A planimeter can be assembled for classroom demonstration with a few pieces. We took the bars from a desk folder hanger and joined them with a screw. At both ends we added a wheel, one which turns at the origin, the other, orthogonal to the bar at the other end. The device could be used at the blackboard. We gauged the planimeter using a square of $10x10 {\rm in}^2$ on the blackboard. A good demonstration is to measure then the area of a disc of radius 10 inches.
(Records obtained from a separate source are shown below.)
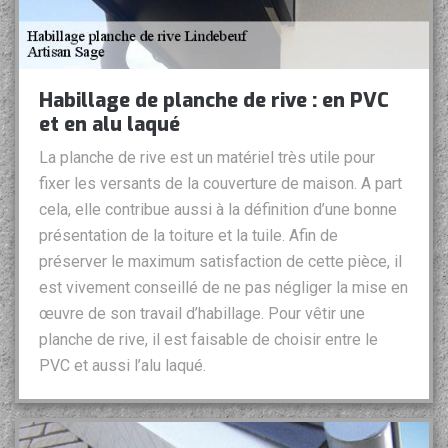
Habillage de planche de rive : en PVC
et en alu laqué
La planche de rive est un matériel très utile pour
fixer les versants de la couverture de maison. A part
cela, elle contribue aussi à la définition d’une bonne
présentation de la toiture et la tuile. Afin de
préserver le maximum satisfaction de cette pièce, il
est vivement conseillé de ne pas négliger la mise en
œuvre de son travail d’habillage. Pour vêtir une
planche de rive, il est faisable de choisir entre le
PVC et aussi l’alu laqué.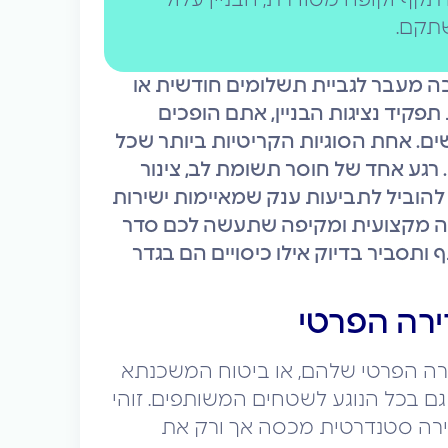
 תקף וקופה מסודרת, הבניין עלול
שתקם.
בה מעבר לגביית תשלומים חודשית או
פקיד נציגות הבניין, אתם הופכים
ם. אחת הסוגיות הקריטיות ביותר שכל
 רגע אחד של חוסר תשומת לב, צינור
להוביל לתביעות ענק שמאיימות ישירות
קירה מקצועית ומקיפה שתעשה לכם סדר
ותסביר בדיוק אילו כיסויים הם בגדר
רה הפרטי
ירה הפרטי שלהם, או ביטוח המשכנתא
ם בכל הנוגע לשטחים המשותפים. זוהי
דירה סטנדרטית מכסה אך ורק את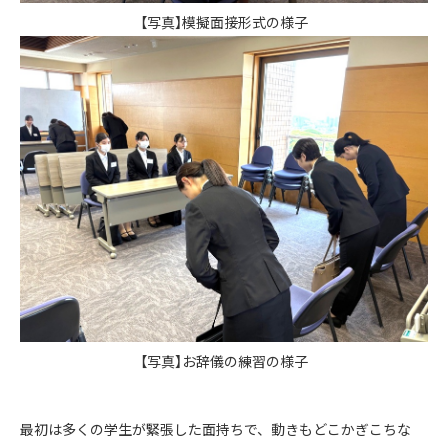
【写真】模擬面接形式の様子
【写真】お辞儀の練習の様子
最初は多くの学生が緊張した面持ちで、動きもどこかぎこちな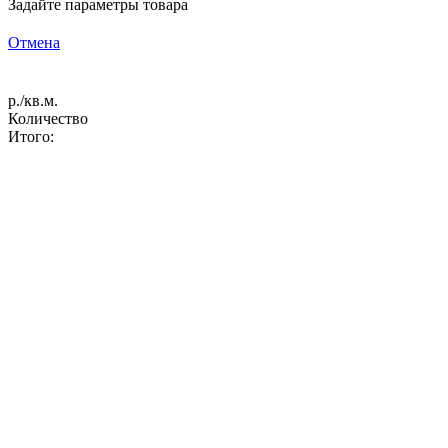
Задайте параметры товара
Отмена
р./кв.м.
Количество
Итого: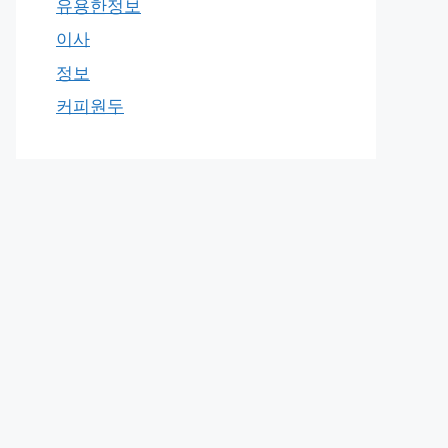
유용한정보
이사
정보
커피원두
Green's theorem is the classic way to explain the planimeter. The explanation of the planimeter through Green's theorem seems have been given first by G. Ascoli in 1947 [1]. It is further discussed in classroom notes [4,2]. A web source is the page of Paul Kunkel [3], which contains an other explanation of the planimeter. The formulation given in the present document can be presented in class without consuming too much time because the calculation of the curl can be left to a computer algebra package: In Mathematica for example, we get the intersection points $(a,b)$ with "Solve" and the curl by differentiation.


Planimeter exposition

Guido Ascoli.
Vedute sintetiche sugli strumenti integratori. (italian).
Rend. Sem. Mat. Fis. Milano, 18:36, 1947.

R.W. Gatterdam.
The planimeter as an example of green's theorem.
American Mathematical Monthly, 88:701-704, 1981.

P. Kunkel.
The planimeter. Web document (no more available) kunkel/planimeter/planimeter.htm, 1999.

L.I. Lowell.
Comments on the polar planimeter.
American Mathematical Monthly, 61:467-469, 1954.